EXERCISE DIRECTIONS » Output a faithful copy of the entries, every picture removed.

─── EXTRACTED ENTRIES ───

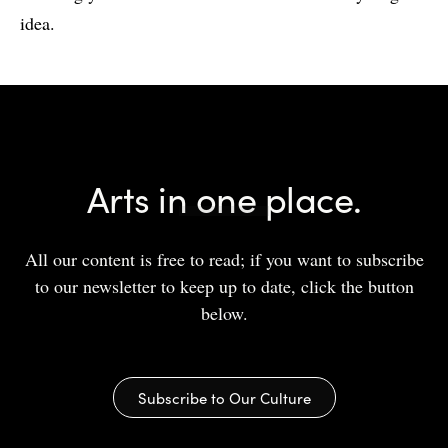
idea.
Arts in one place.
All our content is free to read; if you want to subscribe
to our newsletter to keep up to date, click the button
below.
Subscribe to Our Culture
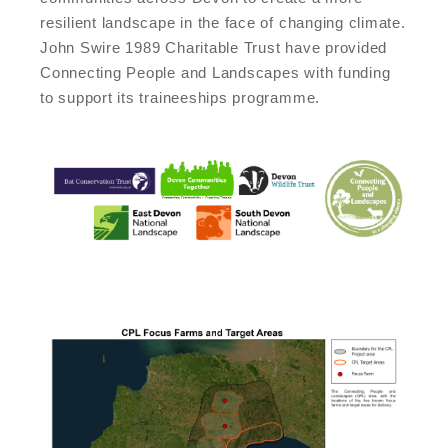
resilient landscape in the face of changing climate.
John Swire 1989 Charitable Trust have provided
Connecting People and Landscapes with funding
to support its traineeships programme.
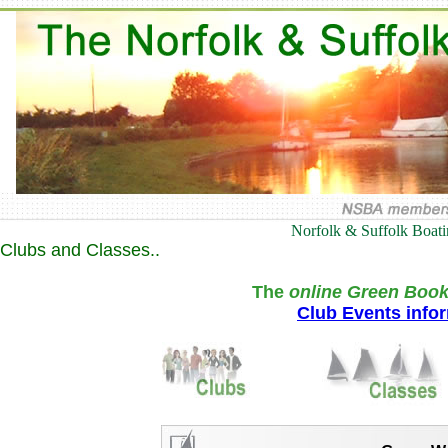
Norfolk & Suffolk Boat
Clubs and Classes..
The
online Green Book
Club Events info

───

EXERCISE RESPONSE »
idea.
Arts in one place.
All our content is free to read; if you want to subscribe
to our newsletter to keep up to date, click the button
below.
Subscribe to Our Culture
resilient landscape in the face of changing climate.
John Swire 1989 Charitable Trust have provided
Connecting People and Landscapes with funding
to support its traineeships programme.
Norfolk & Suffolk Boat
Clubs and Classes..
The
online Green Book
Club Events info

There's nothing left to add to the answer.